# Kibble stuck too roof of mouth



## Tasha (Feb 24, 2009)

I have just been scared to death when i saw henry obviously struggling with something. I found it to be a piece of kibble stuck to the roof of his mouth. I managed to get it out with a chop stick (hope this is ok but only thing i had). He seems fine now and not too stressed.

I have since read Nancy's advice on another thread about if this happens again, but is there anything i can do to help prevent this? Mayde crushing up his kibble?

Im worried he's going to do this while im asleep and im not going to hear him (he lives in the living room). I only just caught it this time as i was getting ready for bed.


----------



## Nancy (Aug 22, 2008)

What shape is the kibble he is eating? Some shapes will catch easier than others and some hedgehogs have more problems than others.
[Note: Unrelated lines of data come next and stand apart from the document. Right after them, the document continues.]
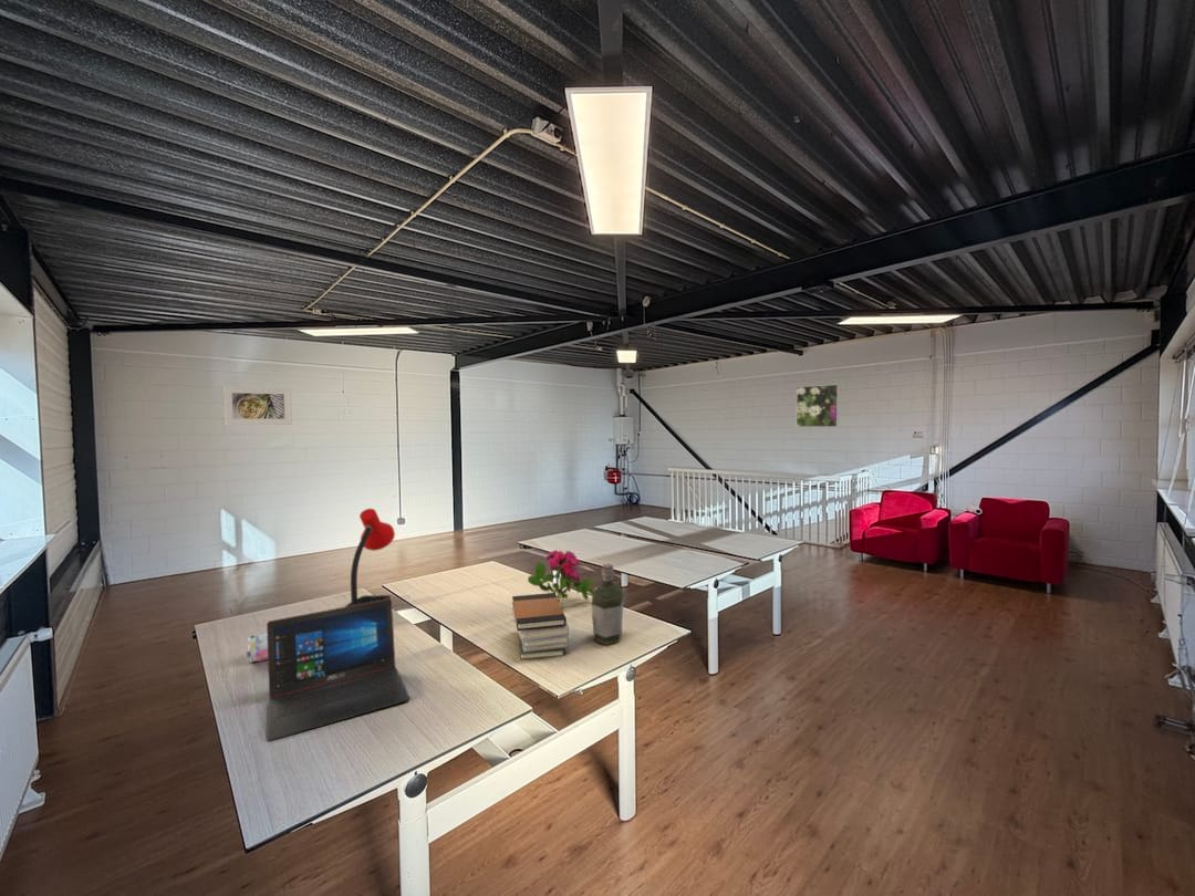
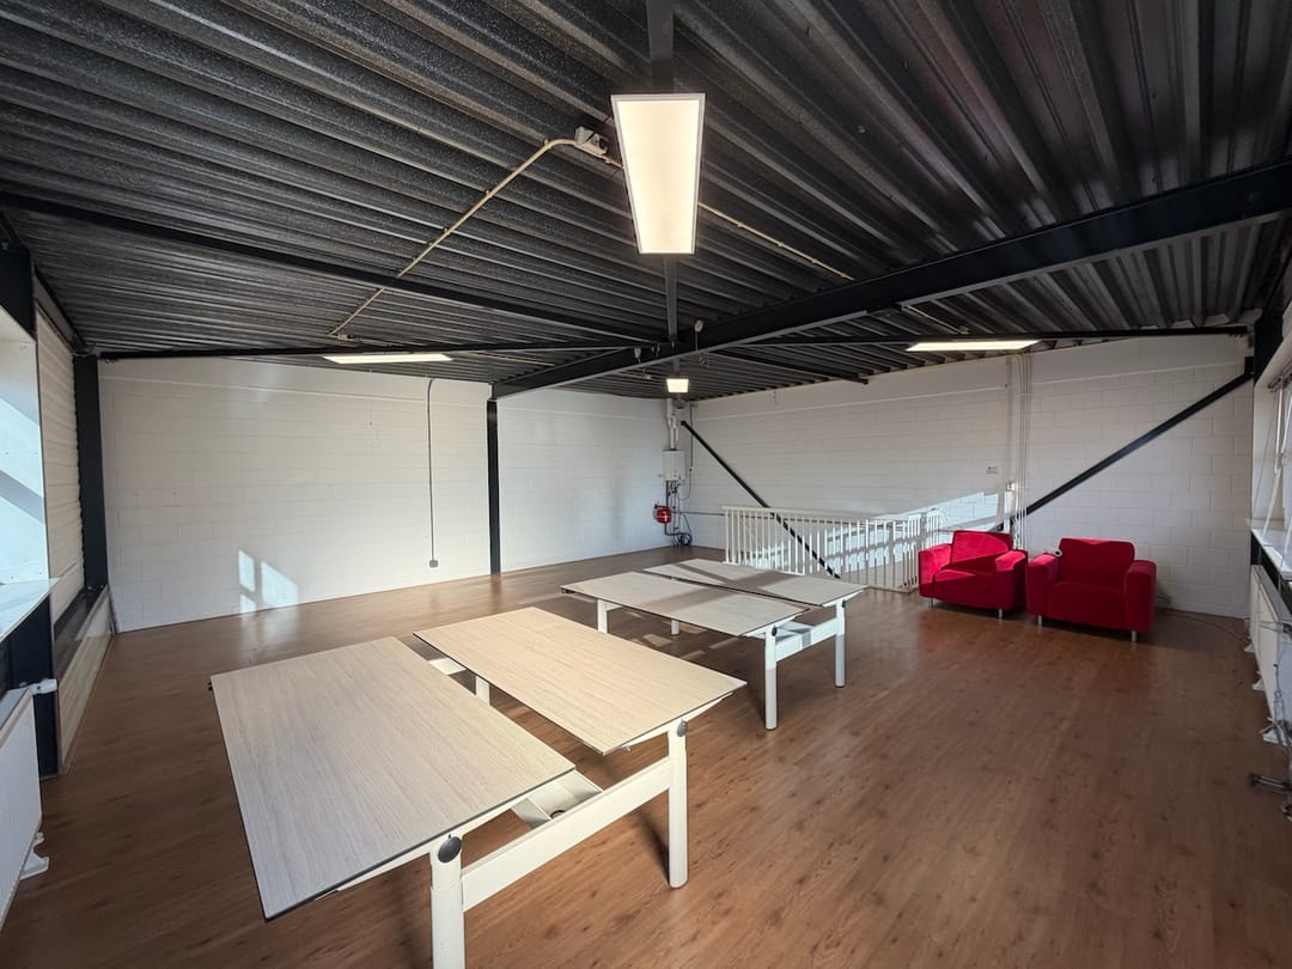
- bottle [591,563,624,646]
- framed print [796,384,840,428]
- pencil case [246,633,268,664]
- flower [527,549,595,603]
- book stack [511,592,570,660]
- laptop [266,598,411,742]
- desk lamp [344,508,396,607]
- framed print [222,385,293,426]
Yes you can break up the kibble to make it less likely to get caught.

It is scary the first few times it happens and some of them are very reluctant to allow our help. 

Glad you got it out.


----------



## Tasha (Feb 24, 2009)

Its round. Royal Canin 32. Im meant to be going to bed but am now keeping an eye out.

Ill break it up a bit, it will make me feel better.

Thanks for the quick reply


----------



## Nancy (Aug 22, 2008)

The round shape is more likely to get caught. It is more difficult for them to crunch an also can fit perfectly in the roof of some hedgehogs mouths. X and Y shapes are usually easier for them to crunch.


----------



## Tasha (Feb 24, 2009)

****! I've been having real trouble finding the right cat food for nutrition etc as i live in England so have far less choice. Even the new one i've found is round shaped!

Ill have to make sure i break them up/cut them in half.


----------